La noticia más importante de estos días poco tiene que ver con los sobresaltos anímicos del desequilibrado Trump, ni tampoco con una nueva campaña electoral acompañada de su ración de urnas. Todos los medios de comunicación, de cualquier tamaño y color, se han hecho eco del final de la serie Juego de tronos. Y no es para menos. Después de ocho temporadas intensas, setenta y tres capítulos, termina la serie más premiada, seguramente más vista, elevada – con justa razón – a los altares de la gloria. Una mezcla del lúcido y contundente Shakespeare y del vital creador de mundos y reinos, el siempre recordado J.R.R. Tolkien. Quizá con algunas gotas de cualquier canción de gesta medieval, véase por ejemplo La chanson de Roland.

☆ ☆ ☆ ☆

▶ TAREA A REALIZAR
Copia tal cual el fragmento del texto sobre el final de Juego de tronos que va desde "La noticia más" hasta "chanson de Roland.".

▶ DATOS PROPORCIONADOS
☆ ☆ ☆ ☆

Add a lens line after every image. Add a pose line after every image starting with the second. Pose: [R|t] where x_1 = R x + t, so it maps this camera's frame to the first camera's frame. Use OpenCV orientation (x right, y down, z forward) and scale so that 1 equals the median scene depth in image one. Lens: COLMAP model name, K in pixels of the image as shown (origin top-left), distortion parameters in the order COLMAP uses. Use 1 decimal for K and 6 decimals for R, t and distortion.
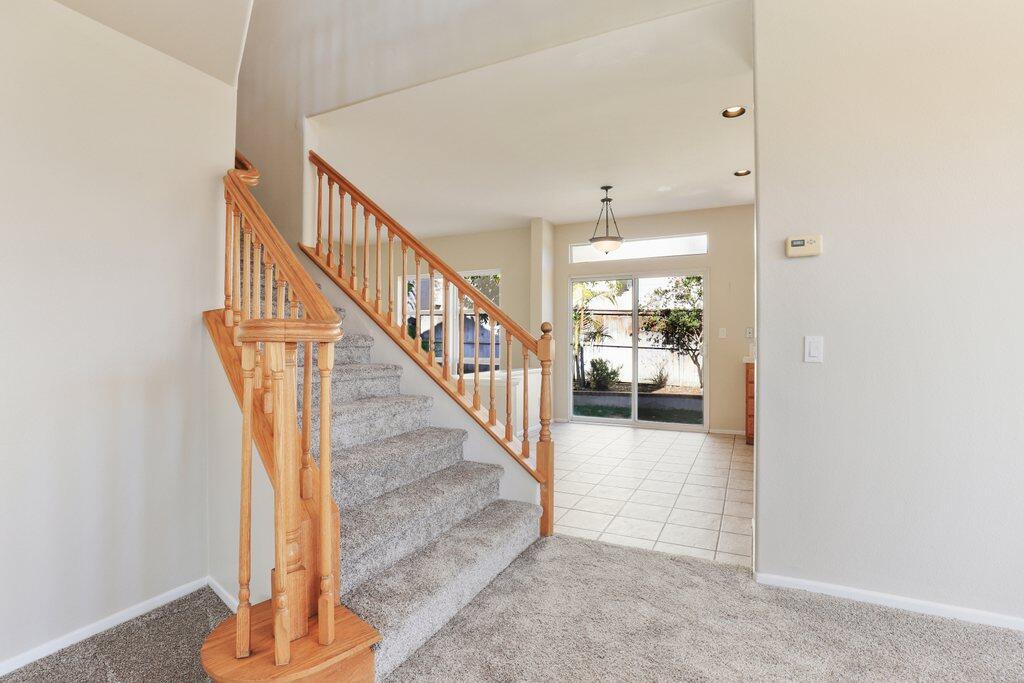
lens RADIAL K [[491.2, 0, 512.0], [0, 491.2, 341.5], [0, 0, 1]] dist [-0.013513, 0.000106]
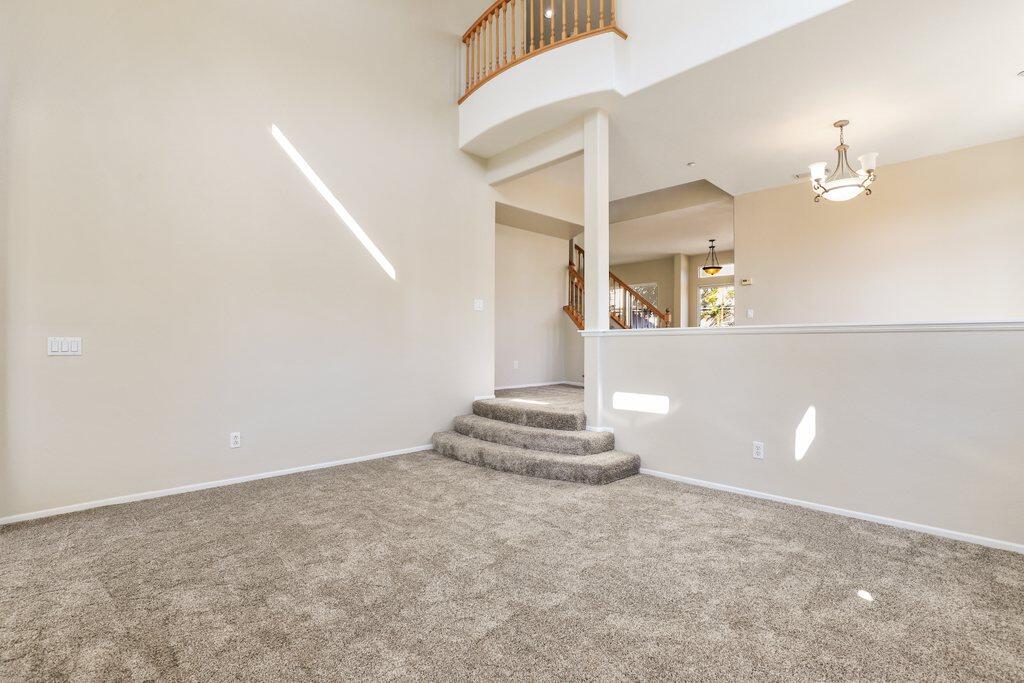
lens RADIAL K [[475.4, 0, 522.1], [0, 475.4, 346.0], [0, 0, 1]] dist [-0.020466, 0.004062]
pose [[0.949029, 0.001831, -0.315184, 0.058811], [0.000847, 0.999965, 0.008359, 0.066492], [0.315188, -0.008200, 0.948994, -0.802884]]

☆ ☆ ☆ ☆

▶ RESULTADO DEL EJERCICIO
La noticia más importante de estos días poco tiene que ver con los sobresaltos anímicos del desequilibrado Trump, ni tampoco con una nueva campaña electoral acompañada de su ración de urnas. Todos los medios de comunicación, de cualquier tamaño y color, se han hecho eco del final de la serie Juego de tronos. Y no es para menos. Después de ocho temporadas intensas, setenta y tres capítulos, termina la serie más premiada, seguramente más vista, elevada – con justa razón – a los altares de la gloria. Una mezcla del lúcido y contundente Shakespeare y del vital creador de mundos y reinos, el siempre recordado J.R.R. Tolkien. Quizá con algunas gotas de cualquier canción de gesta medieval, véase por ejemplo La chanson de Roland.